Pvt. Pierre Hypolite Roiné

Co. K – 2nd Regiment U.S. Reserve Corps Infantry


Pierre Hypolite Roiné was born in France, possibly Nantes.  He married Caroline who was born in Nantes, France on March 10, 1817. They had five children, Henri, Marie, Aimeé Flavié, Hipolite and Gerhard. 

Pierre's occupation was listed as daguerreian, or photographer.  I have a lithograph of his place of business in Nantes, France.

Pierre brought his family and a niece, Francoise "Belcy" Sirot, to New Orleans, Louisiana. They arrived on the Ship Ashland and were joining Pierre's brother, August Roiné and Etienné Cabét.   Cabét was a Frenchman, an author of a book "Voyage En Icarie" which told of a place of equality. He had founded a group, seeking Utopia, called Icarians. 

Pierre and his family traveled up the Mississippi to Nauvoo, Illinois where they lived for a few months, but the group was faced with dissension.  The group had split into the "Majority" and the "Minority". 

Pierre's daughter, Aimeé Flavié, married Frederick Puggé. 

Cabét, the newly wed Puggés, the Roine family and many others decided to leave Nauvoo and come to Saint Louis, Missouri.  They arrived in November of 1856, but within days, Cabét died of a stroke.  He was buried at Old Picker's Cemetery, also known as Riddle and Holy Ghost, near Gravois and Arsenal area.  Roosevelt High School was later built on that site and Cabét's grave was moved to Saint Marcus Evangelical Cemetery on Gravois and River des Peres. 

For a time, the Roinés and Puggés lived in "Cheltenham", an area near Hampton and Manchester, close to the River des Peres. 

Pierre, his son, Hypolite and Frederick Puggé joined the 2nd Regiment United States Reserve Corps Infantry, Company K as Privates.

The 2nd Regiment United States Reserve Corps Infantry was reorganized at St. Louis August 23 to September 20, 1861. Attached to District of St. Louis to October 1861. 4th Division, Army of the Southwest, to May 1862. 2nd Division, Army of the Mississippi, to June 1862. The 5th Division, Army of the Mississippi to August.

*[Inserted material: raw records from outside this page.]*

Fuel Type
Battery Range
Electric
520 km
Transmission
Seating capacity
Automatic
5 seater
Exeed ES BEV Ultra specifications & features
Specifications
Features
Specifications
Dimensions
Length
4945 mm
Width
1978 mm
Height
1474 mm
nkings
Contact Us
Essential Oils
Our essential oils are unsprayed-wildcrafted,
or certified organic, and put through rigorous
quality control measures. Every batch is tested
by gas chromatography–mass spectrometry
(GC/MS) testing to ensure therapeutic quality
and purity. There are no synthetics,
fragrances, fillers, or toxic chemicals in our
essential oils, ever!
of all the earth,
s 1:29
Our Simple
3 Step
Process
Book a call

SERVICE-Campaign in Missouri October 1861, to February 1862. Guard railroad beyond Rolla, Mo., till May 1862. Ordered to Pittsburgh Landing, Tenn., May 6. Siege of Corinth, Miss., May 22-30. Duty at Corinth Mississippi until August. Ordered to St. Louis, Mo., August 12, 1862. Mustered out September 3, 1862.

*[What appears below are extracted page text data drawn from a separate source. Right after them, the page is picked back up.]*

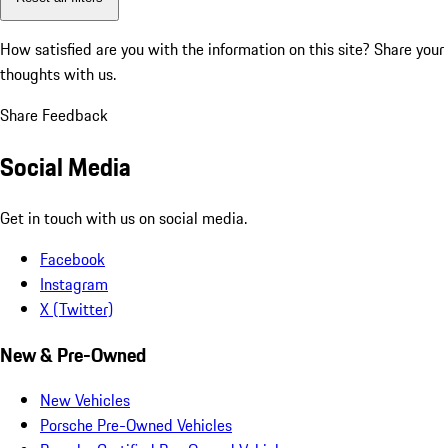
How satisfied are you with the information on this site?
Share your
thoughts with us.
Share Feedback
Social Media
Get in touch with us on social media.
Facebook
Instagram
X (Twitter)
New & Pre-Owned
New Vehicles
Porsche Pre-Owned Vehicles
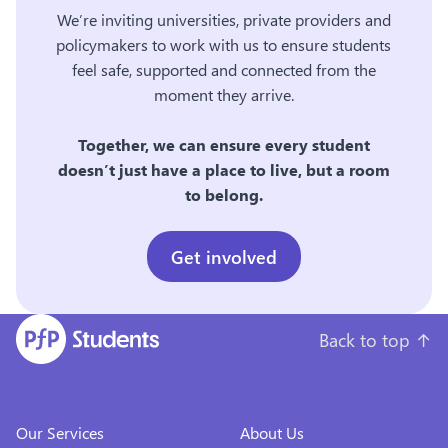
We’re inviting universities, private providers and
policymakers to work with us to ensure students
feel safe, supported and connected from the
moment they arrive.
Together, we can ensure every student
doesn’t just have a place to live, but a room
to belong.
Get involved
Back to top
↑
Our Services
About Us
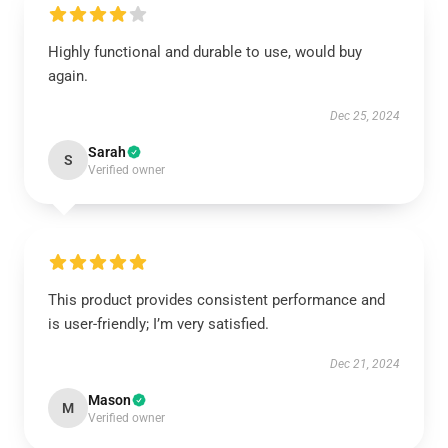
Highly functional and durable to use, would buy
again.
Dec 25, 2024
Sarah
S
Verified owner
This product provides consistent performance and
is user-friendly; I’m very satisfied.
Dec 21, 2024
Mason
M
Verified owner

Regiment lost during service 1 enlisted man killed and 9 enlisted men by disease.

Here Pierre's story ends.  We don't know when or where he died.  His wife, Caroline, son, Hypolite and niece, Belcy returned to Nauvoo, Illinois. 

Caroline died in Nauvoo on January 7, 1893.

Belcy died in Nauvoo on February 28, 1917.

Hypolite died in Saint Louis, January 18, 1929. 

Pierre's daughter, Aimeé and husband Frederick moved to DeSoto, Missouri around 1880.  They had two children: A son, Theodore Hypolite Puggé and a daughter, Caroline. Theodore was deaf and attended school at Missouri School for the deaf, the same school Laura Redden Searing had attended. He was killed in 1921 at Kimmswick, Missouri while walking on the railway track.  He had never married but perhaps had a daughter, Nellie.

Caroline married Otto Hamman.  Their children were Emil, Adolph, Mary, Otto, Henry, Rosa, Fred, Emma, and William.

Otto married Myrtle Kyle, daughter of James and Alice (née Graham) Kyle.

James' father, Henry Kyle was in the Civil War (Volume 3 "Missouri-Our Civil War Heritage" Daughters of Union Veterans of the Civil War, 1861-1865 - Julia Dent Grant, Tent 16)

Otto and Myrtle were parents to Harvey Robert, Dorothy, David, George and Geraldine.  Harvey, David and George all served in World War II.